2024-05-27 13:04:33 - INFO - FileHashStore - tag_object: Successfully tagged cid: a82eb067ca0959f287d95eb4b43de10a6fd8f003859533cbcb01860005ac6a8f with pid arctic-data.6188.1
2024-05-27 13:04:33 - DEBUG - FileHashStore - tag_object (mp): Removing cid: a82eb067ca0959f287d95eb4b43de10a6fd8f003859533cbcb01860005ac6a8f from reference_locked_cids.

# The third process gets in
2024-05-27 13:04:34 - DEBUG - FileHashStore - tag_object (mp): Locking cid: a82eb067ca0959f287d95eb4b43de10a6fd8f003859533cbcb01860005ac6a8f to to tag pid: arctic-data.6190.1.
2024-05-27 13:04:34 - DEBUG - FileHashStore - tag_object: pid refs file does not exists for pid arctic-data.6190.1 but cid refs file exists at: /home/mok/testing/knbvm_python/refs/cids/a8/2e/b0/67ca0959f287d95eb4b43de10a6fd8f003859533cbcb01860005ac6a8f  for cid: a82eb067ca0959f287d95eb4b43de10a6fd8f003859533cbcb01860005ac6a8f
# We only write the pid refs file since cid refs exists
2024-05-27 13:04:34 - DEBUG - FileHashStore - _write_refs_file: Writing id (a82eb067ca0959f287d95eb4b43de10a6fd8f003859533cbcb01860005ac6a8f) into a tmp file in: /home/mok/testing/knbvm_python/refs/tmp
2024-05-27 13:04:34 - DEBUG - FileHashStore - _verify_hashstore_references: verifying pid (arctic-data.6190.1) and cid (a82eb067ca0959f287d95eb4b43de10a6fd8f003859533cbcb01860005ac6a8f) refs files. Additional Note: Pid refs file doesn't exist, but cid refs exists.
2024-05-27 13:04:34 - INFO - FileHashStore - tag_object: Successfully updated cid: a82eb067ca0959f287d95eb4b43de10a6fd8f003859533cbcb01860005ac6a8f with pid: arctic-data.6190.1
2024-05-27 13:04:34 - DEBUG - FileHashStore - tag_object (mp): Removing cid: a82eb067ca0959f287d95eb4b43de10a6fd8f003859533cbcb01860005ac6a8f from reference_locked_cids.
doulikecookiedough commented 1 month ago

This issue has been resolved via BugFix-97: tag_object cid refs file missing pids.

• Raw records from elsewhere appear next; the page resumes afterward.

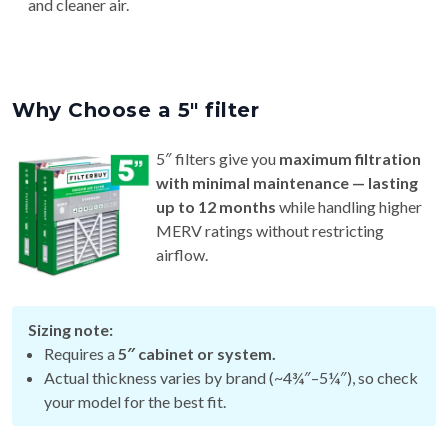
and cleaner air.
Why Choose a 5″ filter
5″ filters give you
maximum filtration
with minimal maintenance — lasting
up to 12 months
while handling higher
MERV ratings without restricting
airflow.
Sizing note:
Requires a
5″ cabinet or system.
Actual thickness varies by brand (~4¾″–5¼″), so check
your model for the best fit.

The solution involves using a threading/multiprocessing Condition, which has a built-in lock (or you can pass one to it), and coordinates all thread/processes - similar to Java's synchronized block.

Also note - pytests now run almost 50% faster (from ~14s to ~8s locally). Testing is ongoing.